Although BB's initiative was aimed at bringing greater benefits to the SMEs, it has yet struggled to qualify as an inclusive program because SMEs that can’t provide collateral have a lesser chance of getting the loans, this has led to the rejection of loan applications of many SME owners and why the disbursement process hasn’t finished yet. Since, banks are fearful of loan defaults, the Govt can consider “Mobile Financial Services”. This will also be beneficial for those SMEs operating outside the periphery of Banks.

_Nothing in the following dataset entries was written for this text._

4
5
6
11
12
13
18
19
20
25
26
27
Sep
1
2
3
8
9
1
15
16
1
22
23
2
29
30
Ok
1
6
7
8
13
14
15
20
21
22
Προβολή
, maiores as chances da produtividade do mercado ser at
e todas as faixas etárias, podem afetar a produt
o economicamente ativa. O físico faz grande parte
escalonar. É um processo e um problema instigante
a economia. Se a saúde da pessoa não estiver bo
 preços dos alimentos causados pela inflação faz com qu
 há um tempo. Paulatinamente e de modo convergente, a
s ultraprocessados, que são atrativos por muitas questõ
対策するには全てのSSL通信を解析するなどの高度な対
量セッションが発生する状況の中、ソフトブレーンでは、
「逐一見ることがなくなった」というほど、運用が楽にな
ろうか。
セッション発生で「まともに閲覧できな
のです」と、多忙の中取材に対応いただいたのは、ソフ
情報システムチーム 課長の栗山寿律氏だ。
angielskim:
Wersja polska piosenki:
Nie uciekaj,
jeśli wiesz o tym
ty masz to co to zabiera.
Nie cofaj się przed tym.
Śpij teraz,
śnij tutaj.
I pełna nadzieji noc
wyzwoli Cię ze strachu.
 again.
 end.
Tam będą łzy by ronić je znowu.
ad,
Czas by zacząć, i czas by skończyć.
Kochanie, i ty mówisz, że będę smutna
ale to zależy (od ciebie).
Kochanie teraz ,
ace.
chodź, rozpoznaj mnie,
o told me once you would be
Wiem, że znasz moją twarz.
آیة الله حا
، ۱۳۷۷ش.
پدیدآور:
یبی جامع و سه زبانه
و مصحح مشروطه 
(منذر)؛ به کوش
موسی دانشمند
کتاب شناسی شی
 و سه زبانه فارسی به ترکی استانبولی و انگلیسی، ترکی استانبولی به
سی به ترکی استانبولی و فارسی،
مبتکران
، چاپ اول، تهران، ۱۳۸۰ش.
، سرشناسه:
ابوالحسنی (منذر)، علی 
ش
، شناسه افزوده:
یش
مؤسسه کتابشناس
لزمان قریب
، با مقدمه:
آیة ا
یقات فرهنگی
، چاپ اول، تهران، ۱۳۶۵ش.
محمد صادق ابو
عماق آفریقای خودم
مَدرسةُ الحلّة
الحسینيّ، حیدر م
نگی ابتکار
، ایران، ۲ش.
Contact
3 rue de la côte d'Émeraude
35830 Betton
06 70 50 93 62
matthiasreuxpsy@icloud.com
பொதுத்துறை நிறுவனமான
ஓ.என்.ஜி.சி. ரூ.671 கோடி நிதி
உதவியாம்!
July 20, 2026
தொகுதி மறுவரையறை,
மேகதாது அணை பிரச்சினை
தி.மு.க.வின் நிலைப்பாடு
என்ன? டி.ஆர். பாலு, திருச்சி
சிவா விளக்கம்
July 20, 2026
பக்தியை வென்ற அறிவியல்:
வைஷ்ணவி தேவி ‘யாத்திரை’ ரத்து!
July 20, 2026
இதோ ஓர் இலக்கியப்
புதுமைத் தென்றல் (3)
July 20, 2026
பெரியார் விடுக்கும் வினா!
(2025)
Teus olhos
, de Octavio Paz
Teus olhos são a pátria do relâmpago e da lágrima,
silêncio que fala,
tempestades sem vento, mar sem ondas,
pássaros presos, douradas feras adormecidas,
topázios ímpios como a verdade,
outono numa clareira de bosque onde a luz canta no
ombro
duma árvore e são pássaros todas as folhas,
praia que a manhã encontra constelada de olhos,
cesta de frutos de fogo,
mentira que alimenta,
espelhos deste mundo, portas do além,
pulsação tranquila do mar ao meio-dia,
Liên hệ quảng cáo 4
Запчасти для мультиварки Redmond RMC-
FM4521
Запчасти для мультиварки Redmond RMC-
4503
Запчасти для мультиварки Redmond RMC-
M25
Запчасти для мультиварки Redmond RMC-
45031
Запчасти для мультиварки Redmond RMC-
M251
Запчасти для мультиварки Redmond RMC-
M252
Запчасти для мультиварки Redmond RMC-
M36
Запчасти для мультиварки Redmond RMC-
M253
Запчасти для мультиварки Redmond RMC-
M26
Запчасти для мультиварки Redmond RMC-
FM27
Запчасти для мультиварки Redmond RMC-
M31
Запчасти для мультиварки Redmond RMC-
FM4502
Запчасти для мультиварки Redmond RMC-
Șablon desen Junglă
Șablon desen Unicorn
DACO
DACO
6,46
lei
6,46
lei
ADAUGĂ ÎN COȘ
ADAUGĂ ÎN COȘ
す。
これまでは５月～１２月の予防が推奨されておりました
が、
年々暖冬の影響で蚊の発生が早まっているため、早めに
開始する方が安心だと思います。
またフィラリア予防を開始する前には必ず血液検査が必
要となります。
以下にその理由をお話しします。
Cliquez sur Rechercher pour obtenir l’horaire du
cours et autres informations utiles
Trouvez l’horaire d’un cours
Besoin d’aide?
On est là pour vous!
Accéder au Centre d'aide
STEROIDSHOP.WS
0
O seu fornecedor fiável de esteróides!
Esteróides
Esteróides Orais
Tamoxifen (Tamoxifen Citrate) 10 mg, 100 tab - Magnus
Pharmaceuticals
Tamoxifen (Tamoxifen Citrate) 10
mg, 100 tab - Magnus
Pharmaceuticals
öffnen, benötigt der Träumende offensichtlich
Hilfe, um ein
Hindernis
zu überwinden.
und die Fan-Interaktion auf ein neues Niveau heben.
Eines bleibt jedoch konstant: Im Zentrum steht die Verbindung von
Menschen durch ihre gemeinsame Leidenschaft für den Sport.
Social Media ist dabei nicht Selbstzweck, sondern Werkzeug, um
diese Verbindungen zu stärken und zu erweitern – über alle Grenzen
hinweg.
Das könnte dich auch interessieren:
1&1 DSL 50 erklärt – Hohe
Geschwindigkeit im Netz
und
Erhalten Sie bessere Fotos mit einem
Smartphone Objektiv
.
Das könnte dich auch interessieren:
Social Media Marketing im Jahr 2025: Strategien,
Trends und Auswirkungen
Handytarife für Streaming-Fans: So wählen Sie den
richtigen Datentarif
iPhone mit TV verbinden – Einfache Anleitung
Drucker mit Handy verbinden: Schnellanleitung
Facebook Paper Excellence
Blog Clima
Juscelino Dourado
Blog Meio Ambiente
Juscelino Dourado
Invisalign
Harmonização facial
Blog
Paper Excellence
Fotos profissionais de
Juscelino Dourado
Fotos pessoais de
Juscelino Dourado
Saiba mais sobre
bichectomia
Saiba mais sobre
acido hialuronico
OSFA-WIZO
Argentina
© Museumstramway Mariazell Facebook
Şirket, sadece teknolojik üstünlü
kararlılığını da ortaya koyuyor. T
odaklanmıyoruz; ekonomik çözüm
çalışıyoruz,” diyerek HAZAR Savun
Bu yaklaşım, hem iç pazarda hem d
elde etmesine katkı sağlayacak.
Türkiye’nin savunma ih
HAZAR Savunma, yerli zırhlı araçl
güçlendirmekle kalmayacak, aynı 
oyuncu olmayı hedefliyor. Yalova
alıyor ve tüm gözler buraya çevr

Not just BB initiatives, the budget of FY 2021-2022 has also disheartened the SME owners, there is no direct cash support to revive the CMSMEs sector, where millions of workers lost jobs. And the proposed 1% tax cut on Import of Capital Machinery and Turnover tax are welcome but in the short-term SMEs require now are soft loans provided at a low interest.
The uphill battle of SMEs could be reduced if the COVID-19 Emergency and Crisis Response Facility Project (CECRFP) can be properly implemented. A loan agreement has been signed by the Government of Bangladesh (GoB) and the Asian Infrastructure Investment Bank (AIIB) on February 26, 2021 to carry out this project. The said refinance facility from AIIB amounting USD300 million (BDT. 2,520 Crore) is available to provide liquidity support to Banks and Financial Institutions parallel to BB’s own refinance facility to CMSME stimulus package.
Operational and Financial, these two types of challenges arise while providing support to the SME sector. SMEs don’t keep data or the data is unorganized, so it is difficult for banks to assess their financial condition. And the Covid-19 pandemic hampers banks’ ability for field visits. Low interest rates can cause a spike in loan applications, loan supply may be insufficient to meet demands. Banks tend to provide loans to customers with pre-existing relationships, CMSMEs without existing lender relationships may be deprived of loans.
Bangladesh Bank must provide certain incentives to the banks. Banks which take a risk premium by providing collateral free loans should be given credit guarantees. And mandatory loan targets should also be placed to incentivize the banks to mobilize the funds at a faster rate.
Shock resilience of SMEs has always been an issue, the GoB has to initiate tailor made policies for this sector. Copying and pasting the policies of other nations and other sectors may not provide the expected result. To this end, policy discussion with relevant stakeholders and Focus Group Discussions are of utmost importance. Good governance will be key to the effective mobilization of the SME sector.
Mahmudur Rahman, Research Intern, Centre for Governance (CGS).
Views in this article are author’s own and do not necessarily reflect CGS policy.